If a leader reprimanded me constantly and berated me for my inevitable failures, or maybe ignored me all together and found justifiable reasons to give up on me as a future leader or even just a healthy and whole free-standing Christian, would I be so anxious to sign up for any mission he or she wanted desperately that I grab hold of? I'm inclined to say no. People all want the same thing: to be treated with decency (I think Brooke Fraser- Ligertwood said that). It's true though. People want to know that they matter and that they are worth trekking through mud and fire and desert for. They MUST know this, in fact, before they are in the slightest convinced that they have something to offer.

As a lay-leader in the church, I am confident that for this very reason we have so many half-hearted servants and less than brilliant efforts for the sake of our church's portion in the kingdom.
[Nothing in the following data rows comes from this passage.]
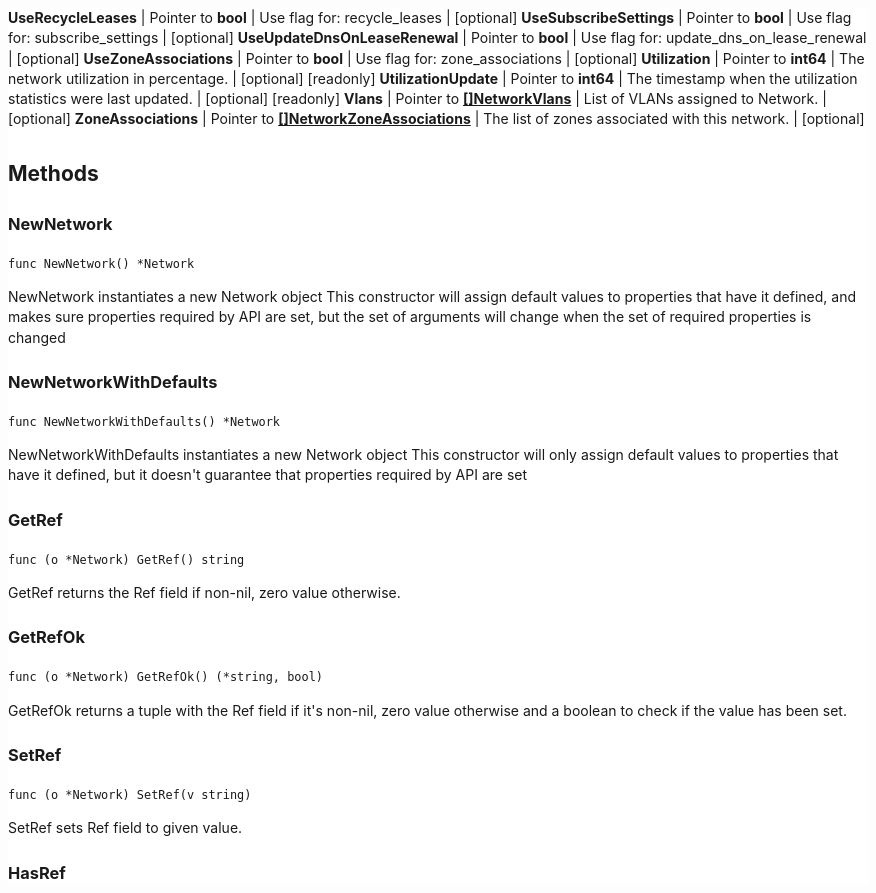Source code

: **UseRecycleLeases** | Pointer to **bool** | Use flag for: recycle_leases | [optional] 
**UseSubscribeSettings** | Pointer to **bool** | Use flag for: subscribe_settings | [optional] 
**UseUpdateDnsOnLeaseRenewal** | Pointer to **bool** | Use flag for: update_dns_on_lease_renewal | [optional] 
**UseZoneAssociations** | Pointer to **bool** | Use flag for: zone_associations | [optional] 
**Utilization** | Pointer to **int64** | The network utilization in percentage. | [optional] [readonly] 
**UtilizationUpdate** | Pointer to **int64** | The timestamp when the utilization statistics were last updated. | [optional] [readonly] 
**Vlans** | Pointer to [**[]NetworkVlans**](NetworkVlans.md) | List of VLANs assigned to Network. | [optional] 
**ZoneAssociations** | Pointer to [**[]NetworkZoneAssociations**](NetworkZoneAssociations.md) | The list of zones associated with this network. | [optional] 

## Methods

### NewNetwork

`func NewNetwork() *Network`

NewNetwork instantiates a new Network object
This constructor will assign default values to properties that have it defined,
and makes sure properties required by API are set, but the set of arguments
will change when the set of required properties is changed

### NewNetworkWithDefaults

`func NewNetworkWithDefaults() *Network`

NewNetworkWithDefaults instantiates a new Network object
This constructor will only assign default values to properties that have it defined,
but it doesn't guarantee that properties required by API are set

### GetRef

`func (o *Network) GetRef() string`

GetRef returns the Ref field if non-nil, zero value otherwise.

### GetRefOk

`func (o *Network) GetRefOk() (*string, bool)`

GetRefOk returns a tuple with the Ref field if it's non-nil, zero value otherwise
and a boolean to check if the value has been set.

### SetRef

`func (o *Network) SetRef(v string)`

SetRef sets Ref field to given value.

### HasRef
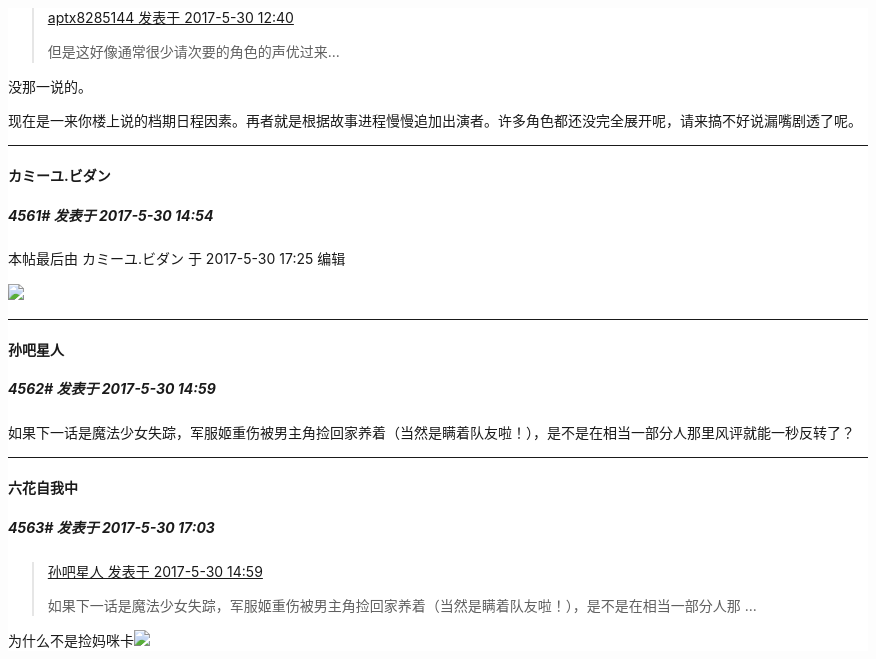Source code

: 

<blockquote><a href="httphttps://bbs.saraba1st.com/2b/forum.php?mod=redirect&amp;goto=findpost&amp;pid=36100877&amp;ptid=1356195" target="_blank">aptx8285144 发表于 2017-5-30 12:40</a>

但是这好像通常很少请次要的角色的声优过来...</blockquote>
没那一说的。

现在是一来你楼上说的档期日程因素。再者就是根据故事进程慢慢追加出演者。许多角色都还没完全展开呢，请来搞不好说漏嘴剧透了呢。







-----

####  カミーユ.ビダン  
##### 4561#       发表于 2017-5-30 14:54



 本帖最后由 カミーユ.ビダン 于 2017-5-30 17:25 编辑 

<img src="http://wx1.sinaimg.cn/mw690/b32cdbd7ly1fg3ijedslyj20b40awt8z.jpg" referrerpolicy="no-referrer">







-----

####  孙吧星人  
##### 4562#       发表于 2017-5-30 14:59




如果下一话是魔法少女失踪，军服姬重伤被男主角捡回家养着（当然是瞒着队友啦！），是不是在相当一部分人那里风评就能一秒反转了？







-----

####  六花自我中  
##### 4563#       发表于 2017-5-30 17:03



<blockquote><a href="httphttps://bbs.saraba1st.com/2b/forum.php?mod=redirect&amp;goto=findpost&amp;pid=36101881&amp;ptid=1356195" target="_blank">孙吧星人 发表于 2017-5-30 14:59</a>

如果下一话是魔法少女失踪，军服姬重伤被男主角捡回家养着（当然是瞒着队友啦！），是不是在相当一部分人那 ...</blockquote>
为什么不是捡妈咪卡<img src="https://static.saraba1st.com/image/smiley/carton2017/077.gif" referrerpolicy="no-referrer">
People don't know that they are worth it, and for the most part, they certainly haven't had the time and life-trials alongside a genuinely loving leader long enough to be confident in their value and strength to even know that they have something grand and glorious to offer.

What is that thing to offer, anyway? The story. Christ's story. Their personal story... Time and Love.

Everyone who has accepted Christ as their personal Savior has all three of those things. And those are the three most needed things in world. Why are we not offering? Much less offering with excellence?  ...  We haven't been told that we have something worth telling, some time worth sharing, or a love that's worth the work.

Once we know these things, yes, we will be compelled to adopt that great commission ourselves. Until then are you fishing with patience and skill, or with dynamite tossed in the lake?

... But don't ask me. I'm no expert.